#### Provided records
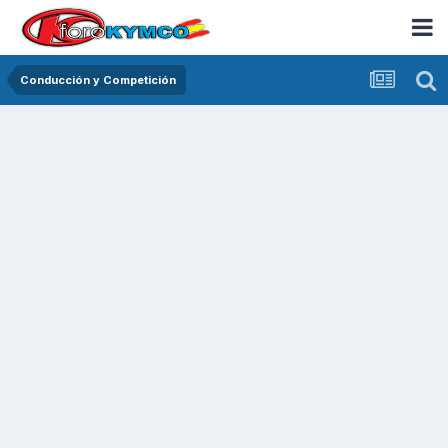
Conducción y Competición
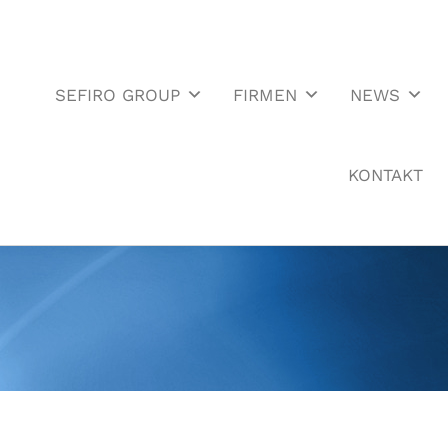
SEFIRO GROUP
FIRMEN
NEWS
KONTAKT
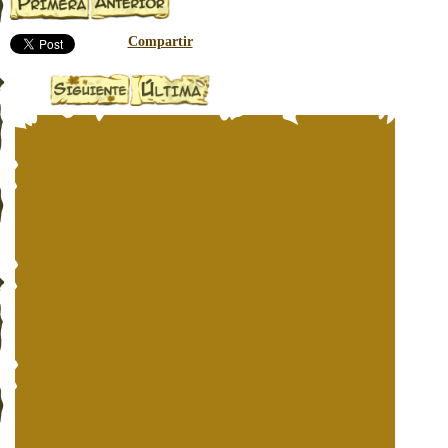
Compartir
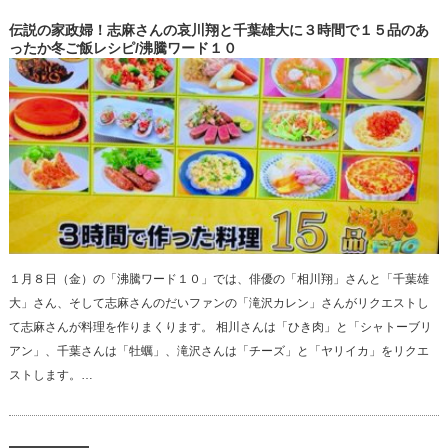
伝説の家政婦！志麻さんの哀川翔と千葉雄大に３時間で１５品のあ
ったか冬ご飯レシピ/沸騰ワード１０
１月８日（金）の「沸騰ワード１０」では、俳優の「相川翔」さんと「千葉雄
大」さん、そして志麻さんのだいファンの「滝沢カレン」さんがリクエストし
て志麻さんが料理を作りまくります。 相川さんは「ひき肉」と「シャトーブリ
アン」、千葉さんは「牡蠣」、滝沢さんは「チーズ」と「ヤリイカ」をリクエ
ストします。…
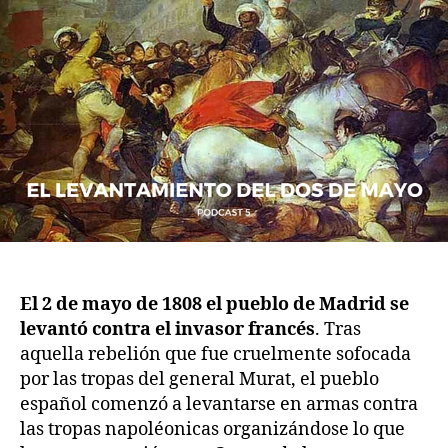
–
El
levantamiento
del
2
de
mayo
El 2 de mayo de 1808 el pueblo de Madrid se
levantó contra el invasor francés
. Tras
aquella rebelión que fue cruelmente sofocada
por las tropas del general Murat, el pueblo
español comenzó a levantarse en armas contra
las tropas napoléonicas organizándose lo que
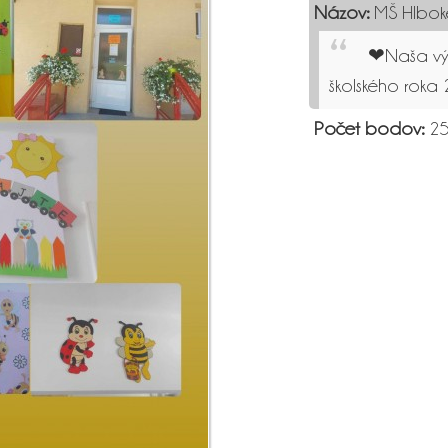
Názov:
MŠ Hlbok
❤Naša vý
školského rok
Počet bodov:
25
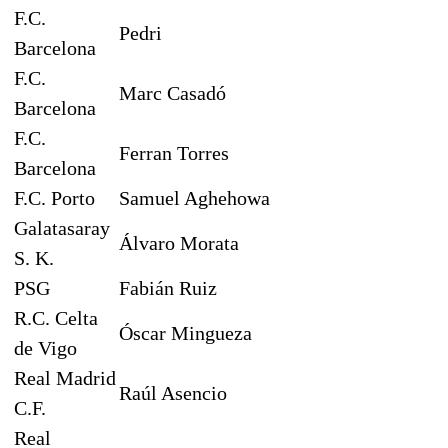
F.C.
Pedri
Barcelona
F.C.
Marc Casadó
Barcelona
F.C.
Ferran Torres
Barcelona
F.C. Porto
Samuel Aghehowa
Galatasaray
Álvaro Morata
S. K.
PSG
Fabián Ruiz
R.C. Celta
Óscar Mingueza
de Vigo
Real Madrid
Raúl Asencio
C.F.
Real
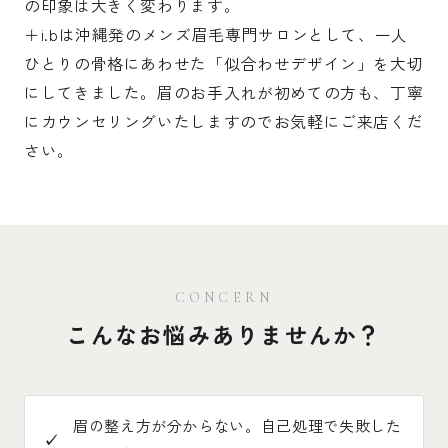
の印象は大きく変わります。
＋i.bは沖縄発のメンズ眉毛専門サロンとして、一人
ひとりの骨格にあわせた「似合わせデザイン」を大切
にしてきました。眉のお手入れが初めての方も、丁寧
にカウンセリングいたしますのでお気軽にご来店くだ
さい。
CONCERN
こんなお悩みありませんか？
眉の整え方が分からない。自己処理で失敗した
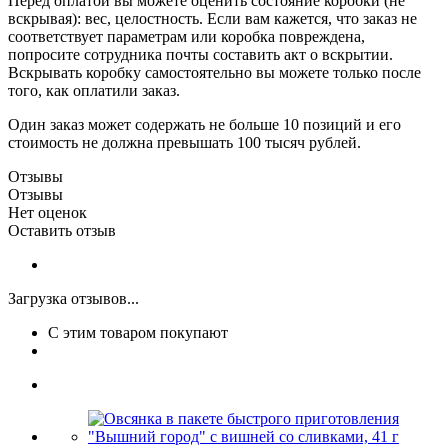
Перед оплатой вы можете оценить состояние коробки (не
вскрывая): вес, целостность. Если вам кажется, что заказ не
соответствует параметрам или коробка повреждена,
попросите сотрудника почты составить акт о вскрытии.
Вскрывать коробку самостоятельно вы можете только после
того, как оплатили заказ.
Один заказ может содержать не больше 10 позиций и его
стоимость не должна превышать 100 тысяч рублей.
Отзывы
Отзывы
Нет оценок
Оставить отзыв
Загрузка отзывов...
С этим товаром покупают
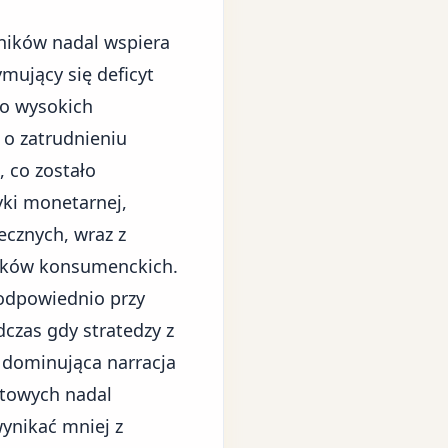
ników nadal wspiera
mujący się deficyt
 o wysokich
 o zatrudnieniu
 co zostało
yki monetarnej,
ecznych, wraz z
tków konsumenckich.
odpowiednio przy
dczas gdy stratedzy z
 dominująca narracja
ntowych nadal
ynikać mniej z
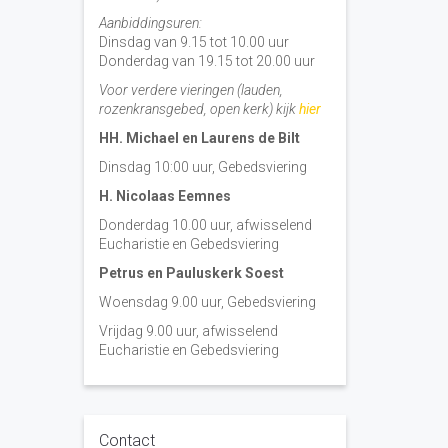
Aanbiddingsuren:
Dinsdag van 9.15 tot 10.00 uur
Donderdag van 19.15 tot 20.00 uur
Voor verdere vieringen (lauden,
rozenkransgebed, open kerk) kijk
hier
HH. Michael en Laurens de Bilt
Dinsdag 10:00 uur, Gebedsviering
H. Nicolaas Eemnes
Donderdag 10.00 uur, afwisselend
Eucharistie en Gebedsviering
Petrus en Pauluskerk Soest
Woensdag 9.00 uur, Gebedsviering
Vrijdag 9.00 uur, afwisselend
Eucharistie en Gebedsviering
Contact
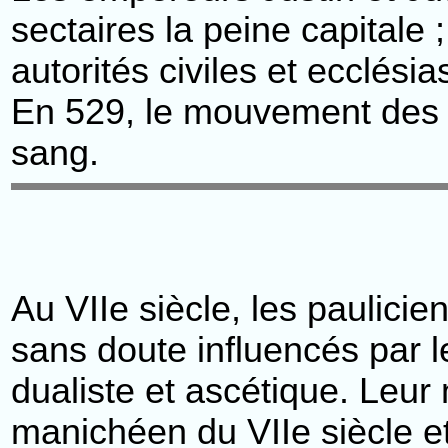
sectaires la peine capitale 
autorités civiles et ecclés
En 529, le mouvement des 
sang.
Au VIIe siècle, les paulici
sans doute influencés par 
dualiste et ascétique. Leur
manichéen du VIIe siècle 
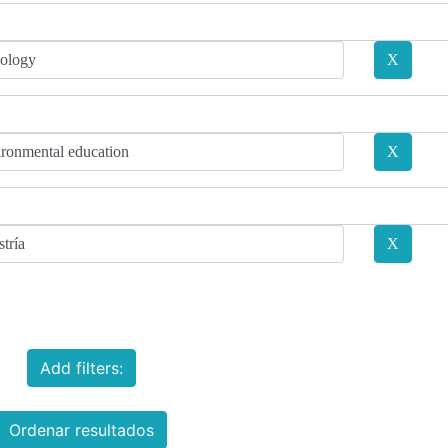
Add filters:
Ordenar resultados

#### Exercise objective
Make an exact copy of the data, leaving its pictures out.

#### Solved problem
Conducción y Competición
SEFIRO GROUP
FIRMEN
NEWS
KONTAKT
Compartir
伝説の家政婦！志麻さんの哀川翔と千葉雄大に３時間で１５品のあ
ったか冬ご飯レシピ/沸騰ワード１０
１月８日（金）の「沸騰ワード１０」では、俳優の「相川翔」さんと「千葉雄
大」さん、そして志麻さんのだいファンの「滝沢カレン」さんがリクエストし
て志麻さんが料理を作りまくります。 相川さんは「ひき肉」と「シャトーブリ
アン」、千葉さんは「牡蠣」、滝沢さんは「チーズ」と「ヤリイカ」をリクエ
ストします。…
–
El
levantamiento
del
2
de
mayo
El 2 de mayo de 1808 el pueblo de Madrid se
levantó contra el invasor francés
. Tras
aquella rebelión que fue cruelmente sofocada
por las tropas del general Murat, el pueblo
español comenzó a levantarse en armas contra
las tropas napoléonicas organizándose lo que
Názov:
MŠ Hlbok
❤Naša vý
školského rok
Počet bodov:
25
F.C.
Pedri
Barcelona
F.C.
Marc Casadó
Barcelona
F.C.
Ferran Torres
Barcelona
F.C. Porto
Samuel Aghehowa
Galatasaray
Álvaro Morata
S. K.
PSG
Fabián Ruiz
R.C. Celta
Óscar Mingueza
de Vigo
Real Madrid
Raúl Asencio
C.F.
Real
の印象は大きく変わります。
＋i.bは沖縄発のメンズ眉毛専門サロンとして、一人
ひとりの骨格にあわせた「似合わせデザイン」を大切
にしてきました。眉のお手入れが初めての方も、丁寧
にカウンセリングいたしますのでお気軽にご来店くだ
さい。
CONCERN
こんなお悩みありませんか？
眉の整え方が分からない。自己処理で失敗した
Перед оплатой вы можете оценить состояние коробки (не
вскрывая): вес, целостность. Если вам кажется, что заказ не
соответствует параметрам или коробка повреждена,
попросите сотрудника почты составить акт о вскрытии.
Вскрывать коробку самостоятельно вы можете только после
того, как оплатили заказ.
Один заказ может содержать не больше 10 позиций и его
стоимость не должна превышать 100 тысяч рублей.
Отзывы
Отзывы
Нет оценок
Оставить отзыв
Загрузка отзывов...
С этим товаром покупают
ników nadal wspiera
mujący się deficyt
 o wysokich
 o zatrudnieniu
 co zostało
yki monetarnej,
ecznych, wraz z
tków konsumenckich.
odpowiednio przy
dczas gdy stratedzy z
 dominująca narracja
ntowych nadal
ynikać mniej z
Aanbiddingsuren:
Dinsdag van 9.15 tot 10.00 uur
Donderdag van 19.15 tot 20.00 uur
Voor verdere vieringen (lauden,
rozenkransgebed, open kerk) kijk
hier
HH. Michael en Laurens de Bilt
Dinsdag 10:00 uur, Gebedsviering
H. Nicolaas Eemnes
Donderdag 10.00 uur, afwisselend
Eucharistie en Gebedsviering
Petrus en Pauluskerk Soest
Woensdag 9.00 uur, Gebedsviering
Vrijdag 9.00 uur, afwisselend
Eucharistie en Gebedsviering
Contact
sectaires la peine capitale 
autorités civiles et ecclés
En 529, le mouvement des 
sang.
Au VIIe siècle, les paulici
sans doute influencés par 
dualiste et ascétique. Leur
manichéen du VIIe siècle 
Add filters:
Ordenar resultados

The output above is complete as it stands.